Sandy Middleton, senior HR manager at Racepoint Global, advocates introducing ‘skip-level meetings,’ where employees can meet their manager’s manager to talk about their career goals. “Make use of that to develop individual plans that retain your high potential staff, and make them feel listened to and valued,” she says.
Stickiness rating: 5/5
Creating a talent development scheme can show employees that they can develop their career without having to move jobs, says Maureen Sandbach, people director at BaxterStorey. It runs its own academy where chefs undertake a 12- to 15-month development programme. “Retention currently sits at 72% for those who have attended the academy in the past five years,” she says.
Stickiness rating: 2/5
January is the perfect time to launch a wellness campaign, says Debra Corey, group reward director at Reward Gateway. “Combine this with discounts with wellbeing providers, and your employees are well on their way to achieving their wellbeing goals, whether physical, financial or mental,” she says.

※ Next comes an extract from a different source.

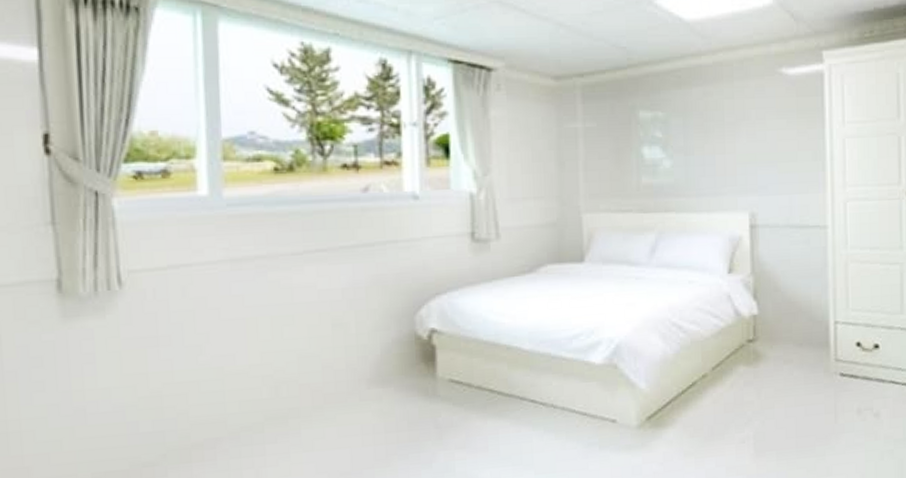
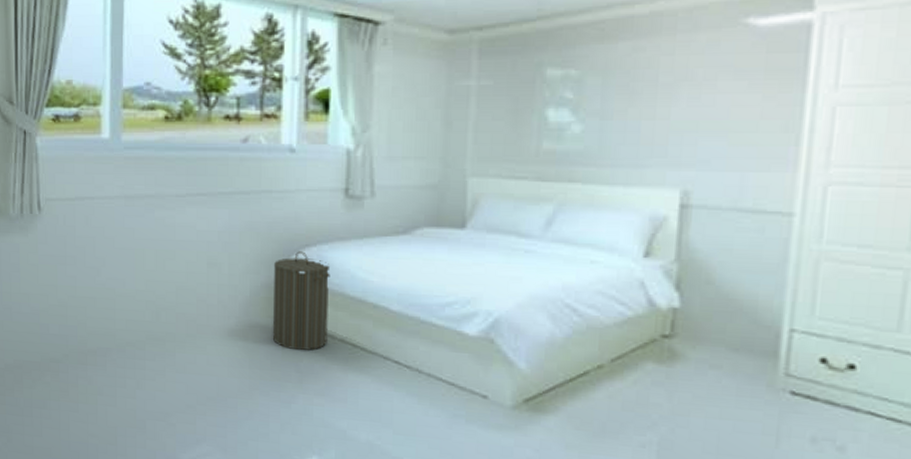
laundry hamper: none [405,300,465,405] -> present [272,251,330,351]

She also suggests running a cooking challenge with a healthy eating theme, and allowing employees to judge each other’s efforts. “If you don’t have cooking facilities or time, you can make it a simple one-day event where teams bring in food,” she adds.
Beat the blues
Stickiness rating: 2/5
Doing something different to help improve people’s mood could also prevent staff from firing off their CVs in the first week back. Judith Schmuck, head of employee engagement at GVC Holdings, suggests holding a ‘Welcome back to real life day’ to help people through the first day back, with humorous and motivational posters. “Rent a barista to come to your office to make top-notch coffee,” she suggests.
Karen Bates, HR director at Opus Energy, suggests giving staff something to look forward to. “Morale is low in January, so why not have the Christmas party then?” she says.
Finally, take action to resolve the annoying little things that can cause disproportionate workplace angst, such as replacing a dodgy computer screen or a noisy kettle, says Louise Bennison, culture exec at bingo site tombola. “All these things contribute to a happier workforce,” she says.